======== GIVEN INFORMATION ========

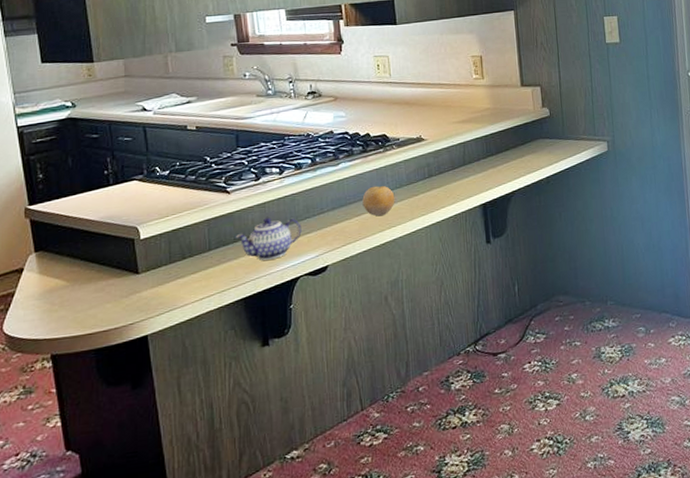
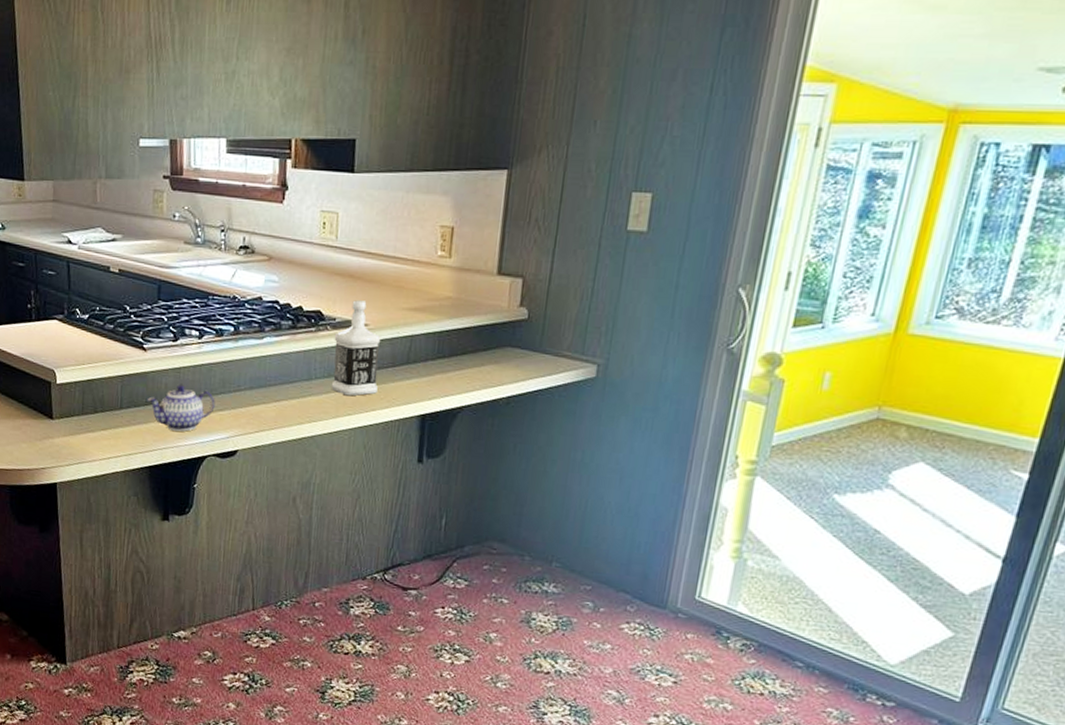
fruit: present [362,186,395,216] -> none [283,370,321,407]
bottle: none [400,121,443,200] -> present [331,300,381,397]

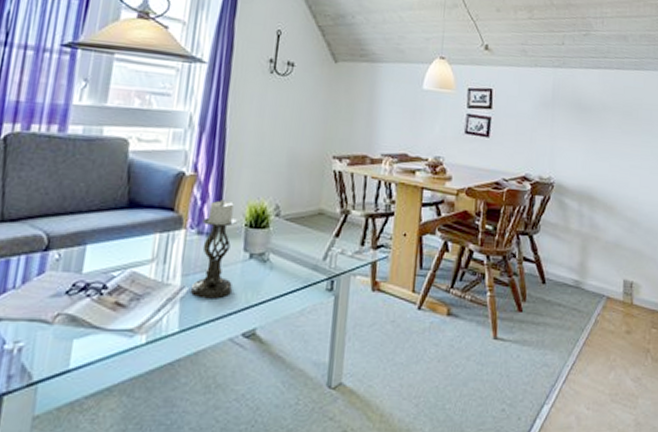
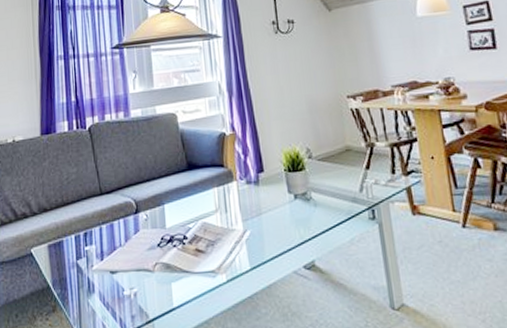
candle holder: present [190,200,237,299] -> none [248,151,287,239]

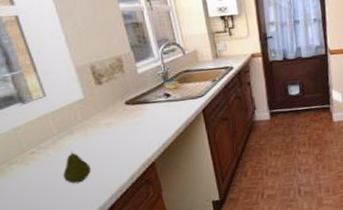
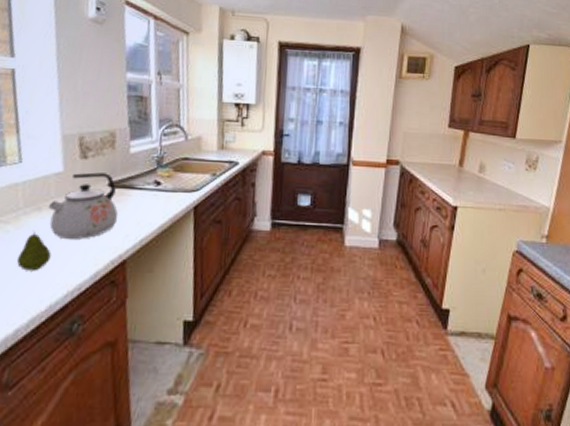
kettle: none [78,93,140,154] -> present [47,172,118,239]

========

▶ _TASK BRIEF_
Please output the lines from the line that holds "bottle: none [400,121,443,200]" through the final line of the material above, both included. Each line must match exactly, and pictures must be excluded.

▶ _EXERCISE RESPONSE_
bottle: none [400,121,443,200] -> present [331,300,381,397]

candle holder: present [190,200,237,299] -> none [248,151,287,239]

kettle: none [78,93,140,154] -> present [47,172,118,239]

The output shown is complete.